• [Task prompt]
Which lines run from the one containing "Datenschutz" through the end of the material? Transcribe them word for word, and only them.

• [Provided records]
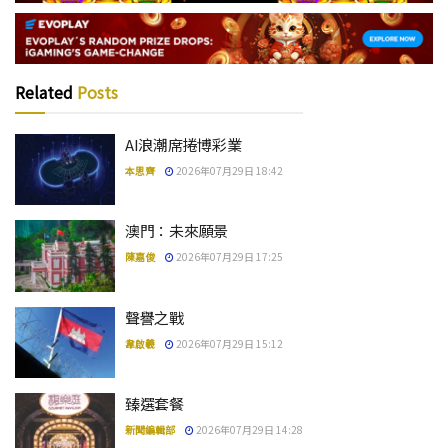
Related
Posts
AI浪潮席捲博彩業
本思齊
2026年07月29日 18:42
澳門：未來願景
陳嘉俊
2026年07月29日 17:25
聲譽之戰
韋啟羲
2026年07月29日 15:12
臻選套餐
新聞編輯部
2026年07月29日 14:28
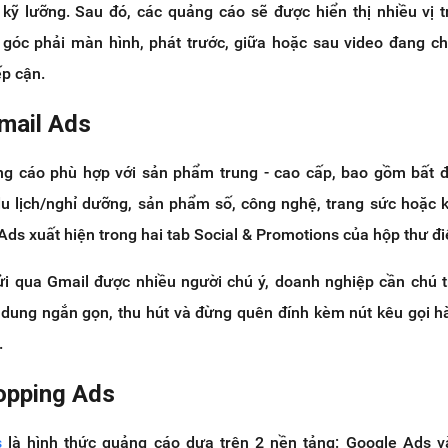
kỹ lưỡng. Sau đó, các quảng cáo sẽ được hiển thị nhiều vị tr
góc phải màn hình, phát trước, giữa hoặc sau video đang chạ
ếp cận.
Gmail Ads
ng cáo phù hợp với sản phẩm trung - cao cấp, bao gồm bất 
u lịch/nghỉ dưỡng, sản phẩm số, công nghệ, trang sức hoặc 
ds xuất hiện trong hai tab Social & Promotions của hộp thư đi
 qua Gmail được nhiều người chú ý, doanh nghiệp cần chú 
i dung ngắn gọn, thu hút và đừng quên đính kèm nút kêu gọi 
.
opping Ads
s
là hình thức quảng cáo dựa trên 2 nền tảng: Google Ads v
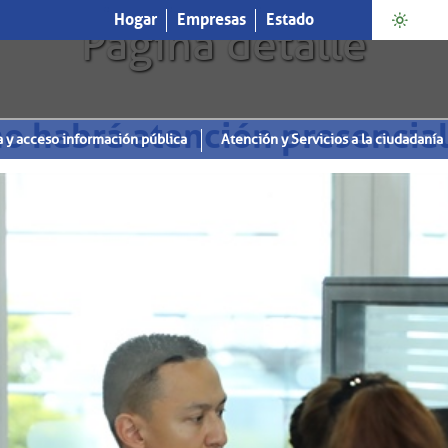
Hogar
Empresas
Estado
Página detalle
no habrá atención presencial
a y acceso información pública
Atención y Servicios a la ciudadanía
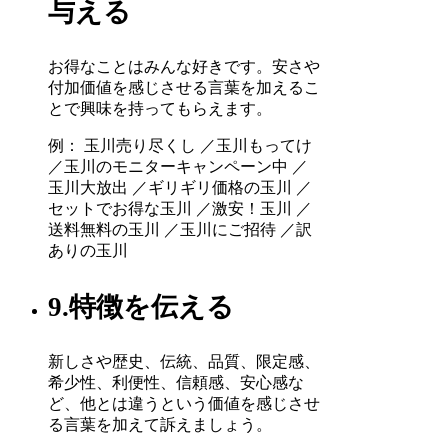
与える
お得なことはみんな好きです。安さや
付加価値を感じさせる言葉を加えるこ
とで興味を持ってもらえます。
例： 玉川売り尽くし ／玉川もってけ
／玉川のモニターキャンペーン中 ／
玉川大放出 ／ギリギリ価格の玉川 ／
セットでお得な玉川 ／激安！玉川 ／
送料無料の玉川 ／玉川にご招待 ／訳
ありの玉川
9.特徴を伝える
新しさや歴史、伝統、品質、限定感、
希少性、利便性、信頼感、安心感な
ど、他とは違うという価値を感じさせ
る言葉を加えて訴えましょう。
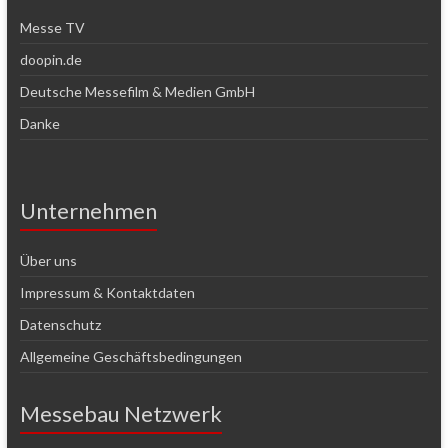
Messe TV
doopin.de
Deutsche Messefilm & Medien GmbH
Danke
Unternehmen
Über uns
Impressum & Kontaktdaten
Datenschutz
Allgemeine Geschäftsbedingungen
Messebau Netzwerk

• [Result of the task]
Datenschutz
Allgemeine Geschäftsbedingungen
Messebau Netzwerk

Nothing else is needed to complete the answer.